What about those priors? Generally we estimate them from the data:

In [51]:
lda.priors_
Out[51]:
array([0.5351    , 0.36022143, 0.10467857])
In [54]:
data_train.response.value_counts(normalize=True)
Out[54]:
0    0.535100
1    0.360221
2    0.104679
Name: response, dtype: float64

... but we could use domain knowledge to set them.

In [56]:
fig, axs = plt.subplots(ncols=2, figsize=(16,8))
for ax, title, model in zip(axs, 'LDA QDA'.split(), [lda, qda]):
    cnf_matrix = confusion_matrix(y_test, model.predict(X_test))
#     cnf_matrix = confusion_matrix(np.full_like(y_test, 2), y_test)
    plot_confusion_matrix(ax, cnf_matrix, classes=tgt_id2name, normalize=True)
    ax.set_title(title)
In [73]:
# from sklearn 0.20
def balanced_accuracy_score(y_true, y_pred):
    C = confusion_matrix(y_true, y_pred)
    with np.errstate(divide='ignore', invalid='ignore'):
        per_class = np.diag(C) / C.sum(axis=1)
    if np.any(np.isnan(per_class)):
        warnings.warn('y_pred contains classes not in y_true')
        per_class = per_class[~np.isnan(per_class)]
    score = np.mean(per_class)
    return score
In [58]:
fitted_models = [lda, qda]
titles = ['LDA','QDA']
class_colors=['r', 'g', 'b']

f, axes = plt.subplots(1,2, figsize = (16,7))
data_sample = data_train.sample(frac=.05)

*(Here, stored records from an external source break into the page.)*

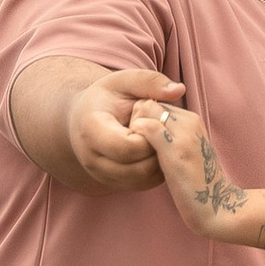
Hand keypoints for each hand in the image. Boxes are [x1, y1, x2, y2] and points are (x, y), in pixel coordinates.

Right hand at [65, 65, 183, 190]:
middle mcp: (91, 158)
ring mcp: (101, 175)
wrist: (85, 118)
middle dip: (157, 149)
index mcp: (91, 130)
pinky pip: (143, 184)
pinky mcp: (112, 183)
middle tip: (159, 131)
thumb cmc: (107, 97)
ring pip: (142, 179)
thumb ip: (150, 82)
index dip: (150, 135)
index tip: (153, 119)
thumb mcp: (125, 81)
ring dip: (159, 162)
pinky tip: (156, 150)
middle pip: (137, 168)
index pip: (128, 146)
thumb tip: (179, 90)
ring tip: (157, 139)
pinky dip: (156, 170)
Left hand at [127, 98, 247, 234]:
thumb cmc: (196, 185)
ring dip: (133, 129)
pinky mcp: (175, 149)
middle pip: (148, 103)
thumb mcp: (186, 153)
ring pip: (145, 110)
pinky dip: (134, 138)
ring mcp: (183, 133)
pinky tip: (136, 158)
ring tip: (135, 152)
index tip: (140, 141)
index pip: (156, 102)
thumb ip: (171, 138)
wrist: (216, 206)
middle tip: (134, 146)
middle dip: (135, 120)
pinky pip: (145, 127)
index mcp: (192, 120)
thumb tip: (148, 131)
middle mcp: (189, 121)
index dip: (142, 119)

for i, (model, ax, title) in enumerate(zip(fitted_models, axes, titles)):
    scatter_stars(
        ax, data_sample,
        columns=['u-g', 'g-r'],
        class_labels=tgt_id2name, class_colors=class_colors, edgecolor='black', lw=.25, s=10)

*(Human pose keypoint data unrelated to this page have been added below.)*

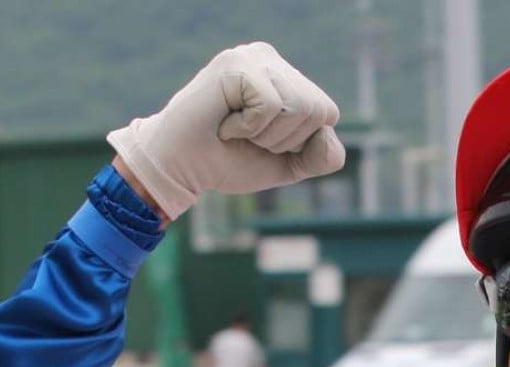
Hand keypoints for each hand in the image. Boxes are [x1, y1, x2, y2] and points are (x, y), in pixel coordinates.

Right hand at [107, 42, 344, 220]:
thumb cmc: (229, 161)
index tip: (263, 142)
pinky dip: (249, 127)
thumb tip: (328, 134)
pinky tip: (225, 122)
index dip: (300, 142)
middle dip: (285, 140)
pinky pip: (272, 105)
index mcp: (286, 78)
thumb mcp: (286, 164)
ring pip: (299, 107)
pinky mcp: (237, 63)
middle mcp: (272, 60)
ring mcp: (253, 57)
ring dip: (267, 135)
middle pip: (319, 110)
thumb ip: (320, 157)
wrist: (180, 168)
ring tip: (236, 129)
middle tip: (248, 137)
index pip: (327, 113)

    overlay_decision_boundary(ax, model, colors=class_colors, desaturate=.3)
    ax.set_title(title)
#     print("{}: accuracy on train={:.2%}, test={:.2%}".format(
#         title, balanced_accuracy_score(y_train, model.predict(X_train)),
#         balanced_accuracy_score(y_test, model.predict(X_test))))

We are not doing great at separating stars from galaxies. What other information could help us distinguish these two? Here is where the domain knowledge becomes important. Stars can be observed only when they are close enough, while galaxies that we observe and look like stars (point source like) are much further away. Redshift is a measure of distance and is one of the columns in our dataset. Lets see what happens if we include it.

In [74]:
plot_columns = ['u-g', 'g-r' , 'log_redshift' ]
col_pairs = list(combinations(plot_columns, 2))
n = len(col_pairs)
fig, axes = plt.subplots(nrows=n, figsize=(12, 7 * n))

data_sample = data_train.sample(frac=.1)
for ax, columns in zip(axes, col_pairs):
    scatter_stars(ax, data_sample, columns, tgt_id2name, class_colors, alpha=.3)
    
fig.tight_layout()    

Exercise
Go back and change a color to 'redshift' in the predictors

In [75]:
predictors = ['u-g', 'log_redshift']

X_train = data_train.loc[:,predictors]
y_train = data_train.loc[:,'response']
X_test = data_test.loc[:,predictors]
y_test = data_test.loc[:,'response']
In [77]:
lda.fit(X_train, y_train)
qda.fit(X_train, y_train)
fitted_models = [lda, qda]
titles = ['LDA','QDA']
class_colors=['r', 'g', 'b']

f, axes = plt.subplots(1,2, figsize = (16,7))
data_sample = data_train.sample(frac=.05)

for i, (model, ax, title) in enumerate(zip(fitted_models, axes, titles)):
    scatter_stars(
        ax, data_sample,
        columns=predictors,
        class_labels=tgt_id2name, class_colors=class_colors, edgecolor='black', lw=.25, s=10)

    overlay_decision_boundary(ax, model, colors=class_colors, desaturate=.3)
    ax.set_title(title)
    print("{}: accuracy on train={:.2%}, test={:.2%}".format(
        title, model.score(X_train, y_train), model.score(X_test, y_test)))
LDA: accuracy on train=97.66%, test=97.74%
QDA: accuracy on train=98.71%, test=98.71%

QDA now does better than LDA, why do you think that is?